The anti-CD133-antibody fusion protein is a recombinant protein, which specifically binds to atherosclerotic plaques, and then bi-specifically binds to circulating progenitor cells. This agent was originally conceived at the group of Meinrad Gawaz at the Medical Clinic III of the University of Tübingen. The approach allows to optimally trap the endogenously occurring progenitor cells for accelerated plaque healing, without having to inject external cells to the respective patient (which would incur a relevant oncogenic risk).
Efficacy of the anti-CD133-antibody fusion protein has been shown in several models of vascular injury.
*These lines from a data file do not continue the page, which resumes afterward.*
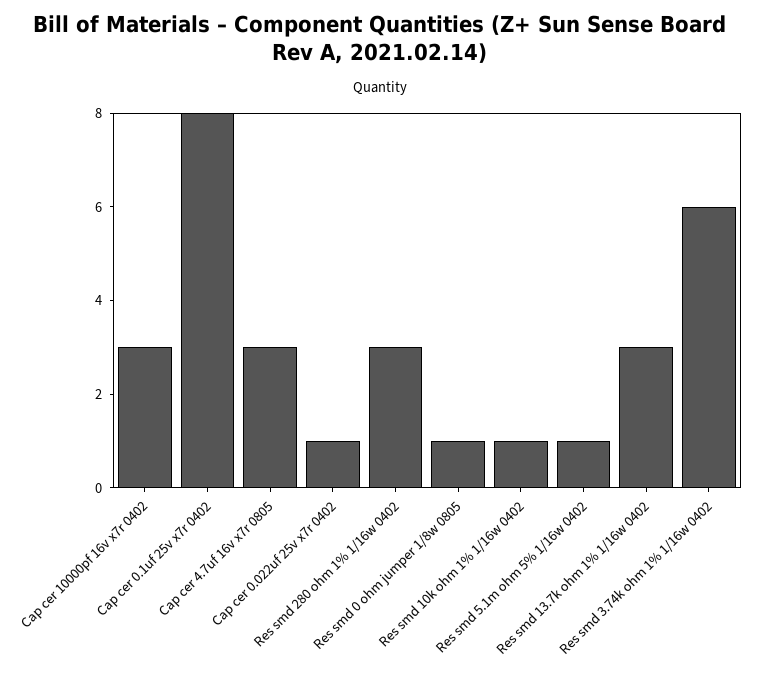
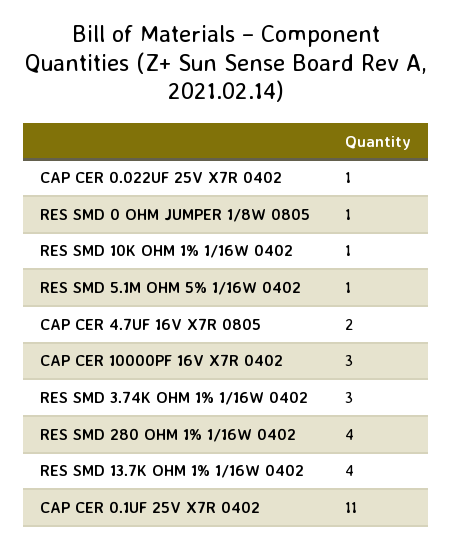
  {
    "Cap cer 10000pf 16v x7r 0402": 3,
-   "Cap cer 0.1uf 25v x7r 0402": 8,
+   "Cap cer 0.1uf 25v x7r 0402": 11,
-   "Cap cer 4.7uf 16v x7r 0805": 3,
+   "Cap cer 4.7uf 16v x7r 0805": 2,
    "Cap cer 0.022uf 25v x7r 0402": 1,
-   "Res smd 280 ohm 1% 1/16w 0402": 3,
+   "Res smd 280 ohm 1% 1/16w 0402": 4,
    "Res smd 0 ohm jumper 1/8w 0805": 1,
    "Res smd 10k ohm 1% 1/16w 0402": 1,
    "Res smd 5.1m ohm 5% 1/16w 0402": 1,
-   "Res smd 13.7k ohm 1% 1/16w 0402": 3,
+   "Res smd 13.7k ohm 1% 1/16w 0402": 4,
-   "Res smd 3.74k ohm 1% 1/16w 0402": 6
+   "Res smd 3.74k ohm 1% 1/16w 0402": 3
  }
- Langer HF, von der Ruhr JW, Daub K, Schoenberger T, Stellos K, May AE, Schnell H, Gauss A, Hafner R, Lang P, Schumm M, Bühring HJ, Klingel K, Conrad S, Schaller M, van Zandvoort M, Jung G, Dimmeler S, Skutella T, Gawaz M. Capture of endothelial progenitor cells by a bispecific protein/monoclonal antibody molecule induces reendothelialization of vascular lesions. J Mol Med. 2010;88:687-99.
- Baumer Y, Leder C, Ziegler M, Schönberger T, Ochmann C, Perk A, Degen H, Schmid-Horch B, Elvers M, Münch G, Ungerer M, Schlosshauer B, Gawaz M. The recombinant bifunctional protein αCD133-GPVI promotes repair of the infarcted myocardium in mice. J Thromb Haemost. 2012;10:1152-64.